■ **Exercise materials**
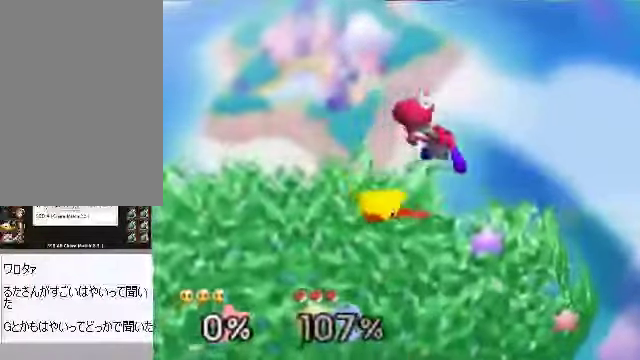
Gameplay with a controller (Nintendo layout); each line is a JSON object with the inputs held at the frame after it. "events" lists button and stick changes between this image and that frame as [ms after this image, input, new state], when the widget could be followed in between. Not read: L3 R3 Z.
{"buttons": [], "left_stick": "left", "events": [[33, "left_stick", "center"], [167, "left_stick", "left"]]}
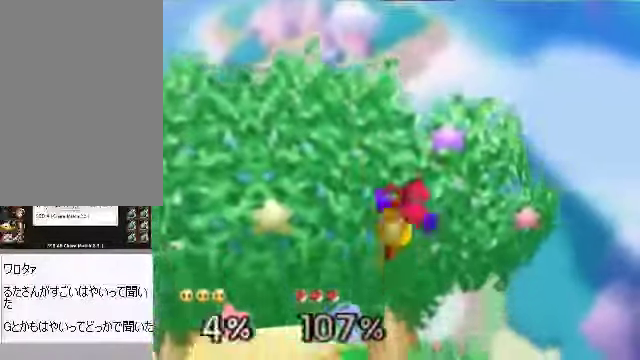
{"buttons": [], "left_stick": "left", "events": [[201, "left_stick", "down-right"], [302, "left_stick", "center"], [402, "left_stick", "left"]]}
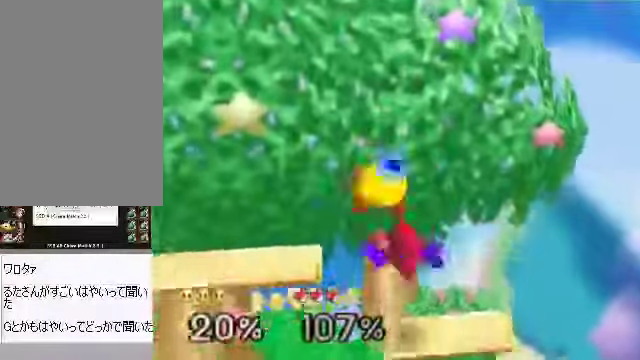
{"buttons": [], "left_stick": "center", "events": [[201, "left_stick", "center"], [302, "A", "down"], [436, "A", "up"]]}
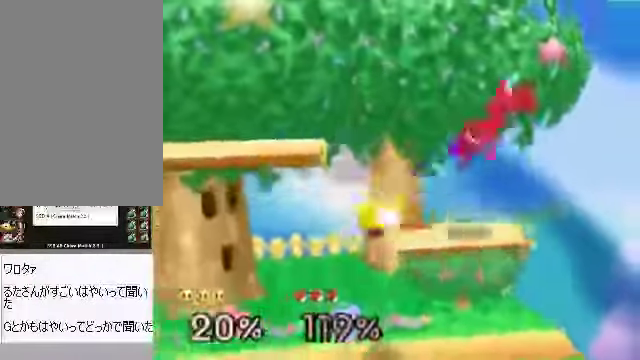
{"buttons": ["C_DOWN"], "left_stick": "right", "events": [[100, "left_stick", "right"], [334, "left_stick", "center"], [435, "left_stick", "right"], [502, "C_DOWN", "down"]]}
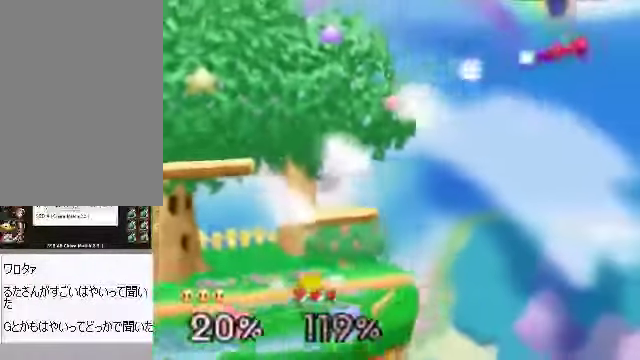
{"buttons": [], "left_stick": "center", "events": [[100, "A", "down"], [100, "C_DOWN", "up"], [167, "A", "up"], [167, "left_stick", "left"], [301, "left_stick", "center"]]}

■ **What needs to be done**
Drop the pictures; repeat each entry above exactly.

■ **Task response**
Gameplay with a controller (Nintendo layout); each line is a JSON object with the inputs held at the frame after it. "events" lists button and stick changes between this image and that frame as [ms after this image, input, new state], when the widget could be followed in between. Not read: L3 R3 Z.
{"buttons": [], "left_stick": "left", "events": [[33, "left_stick", "center"], [167, "left_stick", "left"]]}
{"buttons": [], "left_stick": "left", "events": [[201, "left_stick", "down-right"], [302, "left_stick", "center"], [402, "left_stick", "left"]]}
{"buttons": [], "left_stick": "center", "events": [[201, "left_stick", "center"], [302, "A", "down"], [436, "A", "up"]]}
{"buttons": ["C_DOWN"], "left_stick": "right", "events": [[100, "left_stick", "right"], [334, "left_stick", "center"], [435, "left_stick", "right"], [502, "C_DOWN", "down"]]}
{"buttons": [], "left_stick": "center", "events": [[100, "A", "down"], [100, "C_DOWN", "up"], [167, "A", "up"], [167, "left_stick", "left"], [301, "left_stick", "center"]]}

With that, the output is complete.